#### What the exercise asks
Lay out the rows below as a JSON list of strings, with one string for each line and blank lines left out.

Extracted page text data
+++

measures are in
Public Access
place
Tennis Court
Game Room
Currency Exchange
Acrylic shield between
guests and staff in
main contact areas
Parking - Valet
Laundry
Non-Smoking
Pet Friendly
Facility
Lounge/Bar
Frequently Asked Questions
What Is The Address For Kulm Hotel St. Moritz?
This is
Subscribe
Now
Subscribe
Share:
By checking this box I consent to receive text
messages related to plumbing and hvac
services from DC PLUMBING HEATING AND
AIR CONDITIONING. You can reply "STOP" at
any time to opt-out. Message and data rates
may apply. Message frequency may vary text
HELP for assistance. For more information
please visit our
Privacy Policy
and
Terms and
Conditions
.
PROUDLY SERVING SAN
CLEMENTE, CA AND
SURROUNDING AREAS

+++

#### Exercise result
[
  "measures are in",
  "Public Access",
  "place",
  "Tennis Court",
  "Game Room",
  "Currency Exchange",
  "Acrylic shield between",
  "guests and staff in",
  "main contact areas",
  "Parking - Valet",
  "Laundry",
  "Non-Smoking",
  "Pet Friendly",
  "Facility",
  "Lounge/Bar",
  "Frequently Asked Questions",
  "What Is The Address For Kulm Hotel St. Moritz?",
  "This is",
  "Subscribe",
  "Now",
  "Subscribe",
  "Share:",
  "By checking this box I consent to receive text",
  "messages related to plumbing and hvac",
  "services from DC PLUMBING HEATING AND",
  "AIR CONDITIONING. You can reply \"STOP\" at",
  "any time to opt-out. Message and data rates",
  "may apply. Message frequency may vary text",
  "HELP for assistance. For more information",
  "please visit our",
  "Privacy Policy",
  "and",
  "Terms and",
  "Conditions",
  ".",
  "PROUDLY SERVING SAN",
  "CLEMENTE, CA AND",
  "SURROUNDING AREAS"
]